*ABOUT THIS TASK*. Please recast the entries below as a JSON list of strings, with one string per line and blank lines omitted. Leave the pictures out of your answer.

--- ENTRIES PROVIDED Enclosed Below ---

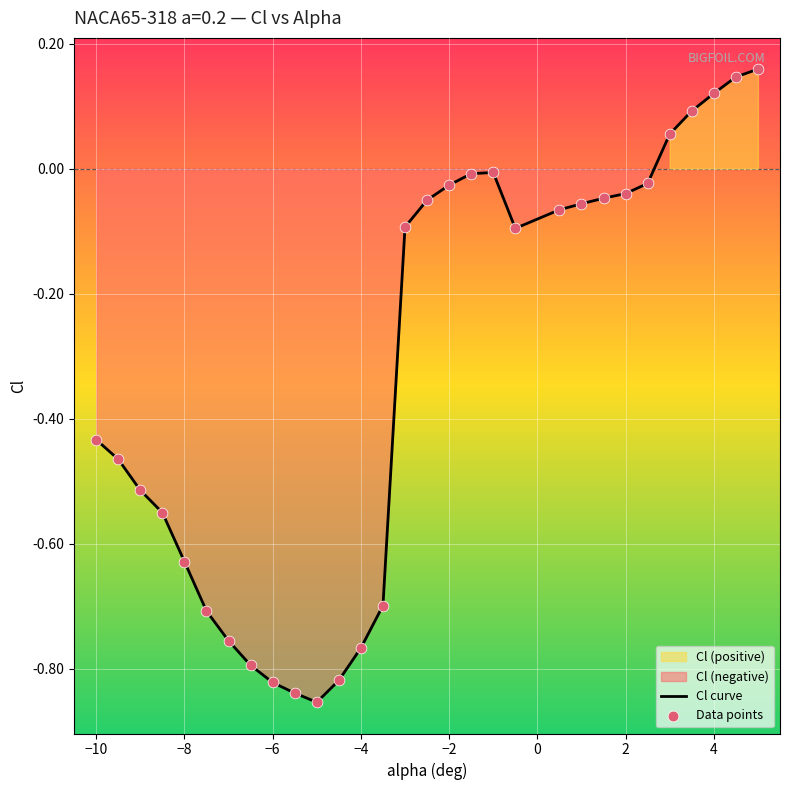

Which series has the largest total across all categories?

Cl curve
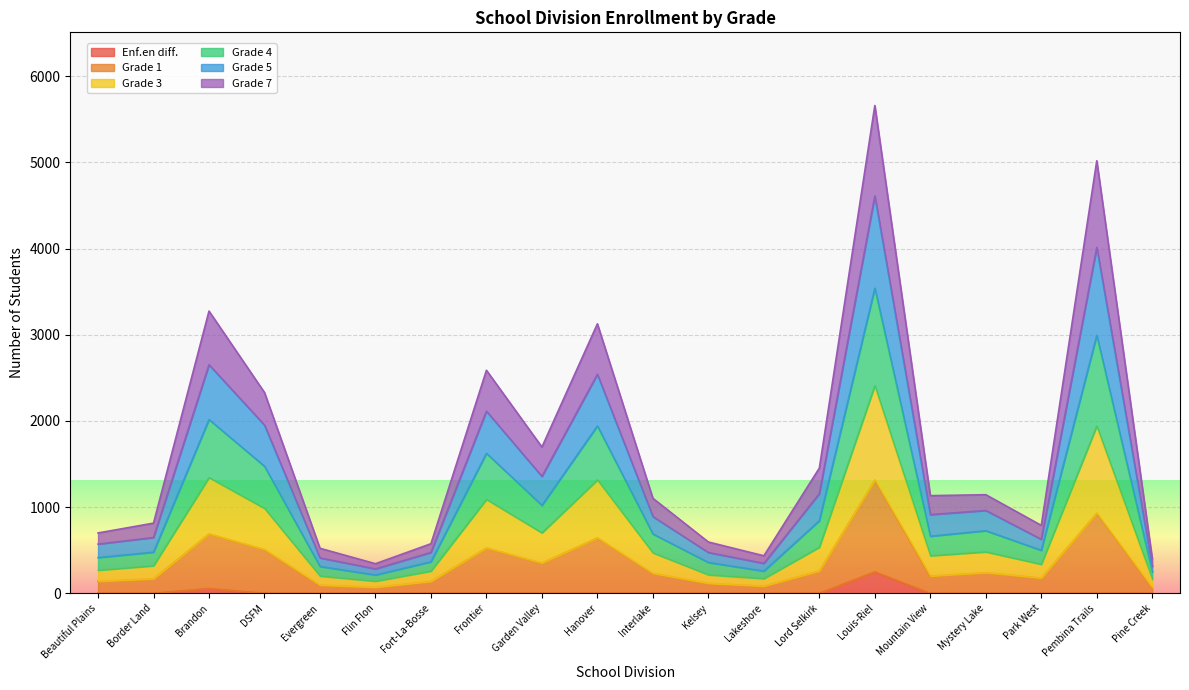

At which label does Grade 5 first exceed 469?

Brandon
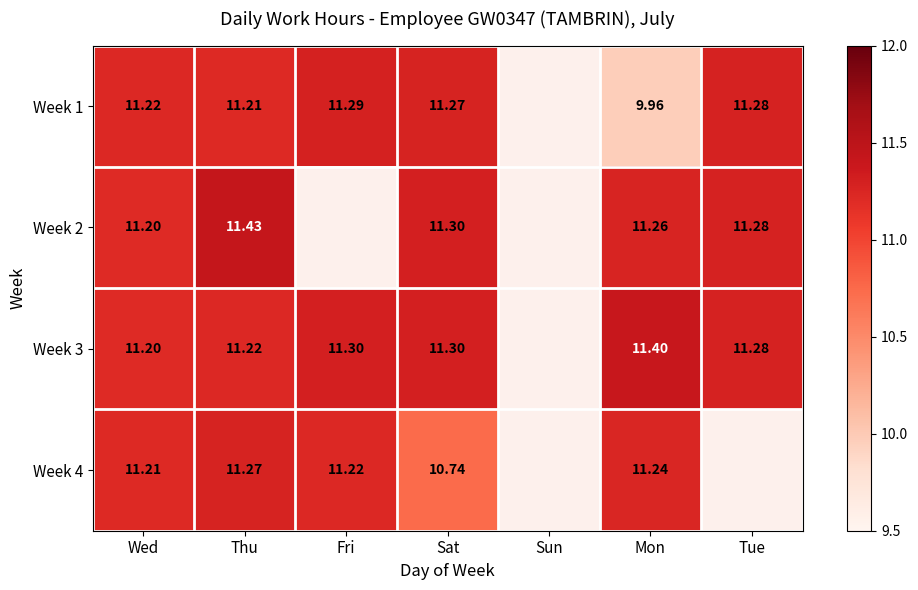

Is the value of Week 1 at Mon greater than the value of Week 3 at Mon?

No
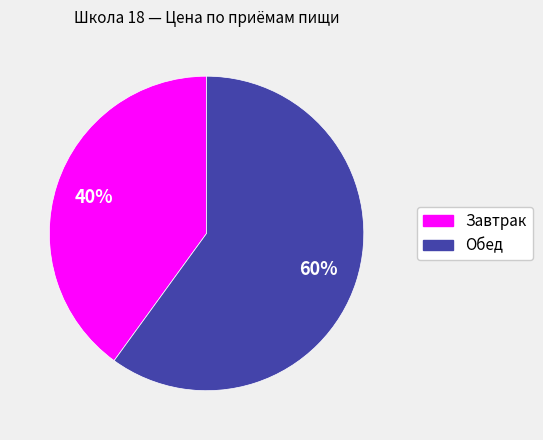

What is the majority slice?

Обед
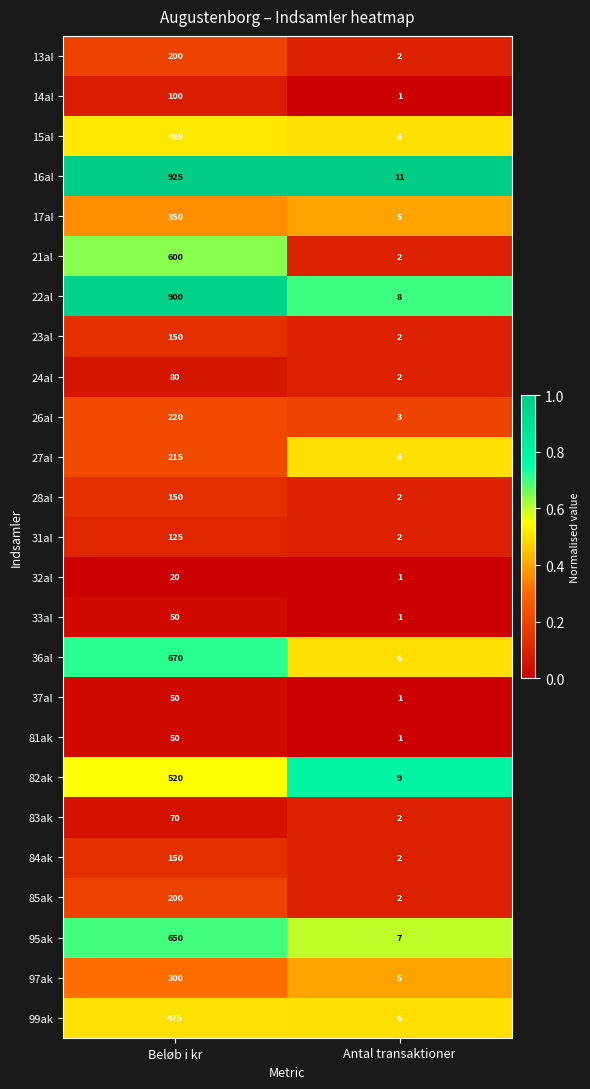

At which category is the sum across all series the highest?

Beløb i kr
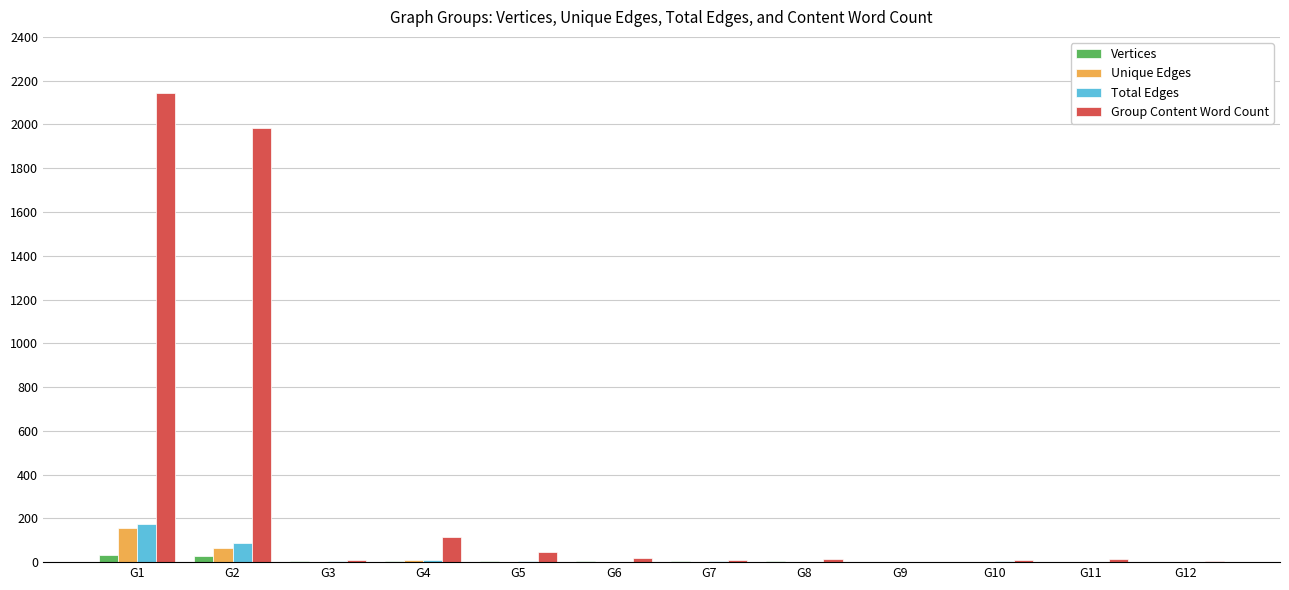

What are all the series names shown in the legend?

Vertices, Unique Edges, Total Edges, Group Content Word Count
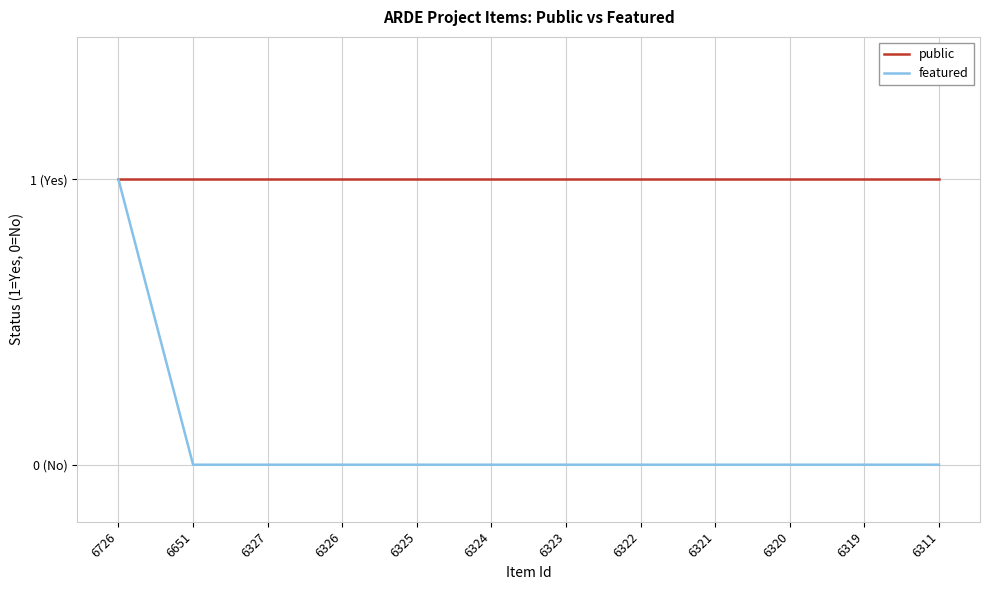

What is the approximate value of public at 6726?

1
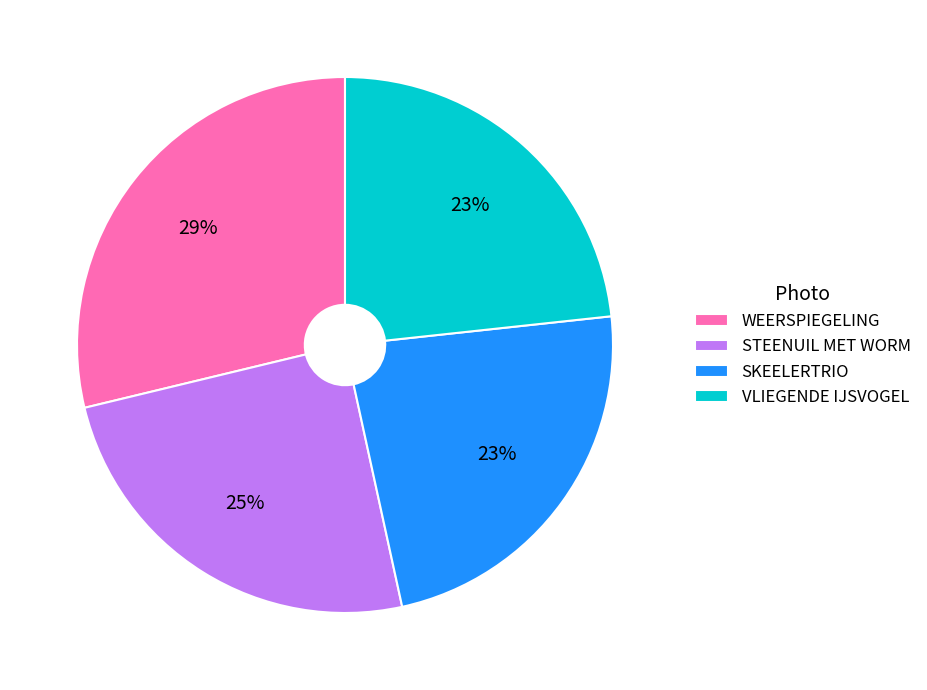

How many slices are in this pie chart?

4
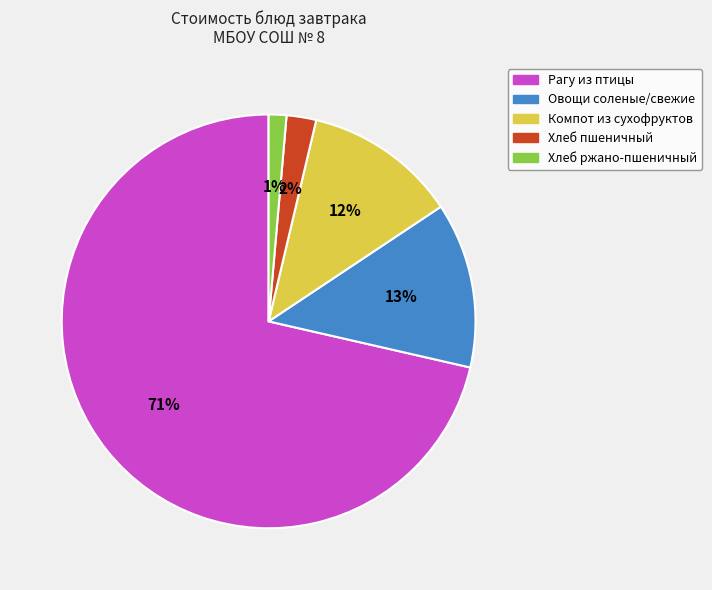

To the nearest percent, what is the average slice percentage?

20%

--- End of Enclosed ENTRIES PROVIDED ---

*OUTPUT*.
[
  "Which series has the largest total across all categories?",
  "Cl curve",
  "At which label does Grade 5 first exceed 469?",
  "Brandon",
  "Is the value of Week 1 at Mon greater than the value of Week 3 at Mon?",
  "No",
  "What is the majority slice?",
  "Обед",
  "At which category is the sum across all series the highest?",
  "Beløb i kr",
  "What are all the series names shown in the legend?",
  "Vertices, Unique Edges, Total Edges, Group Content Word Count",
  "What is the approximate value of public at 6726?",
  "1",
  "How many slices are in this pie chart?",
  "4",
  "To the nearest percent, what is the average slice percentage?",
  "20%"
]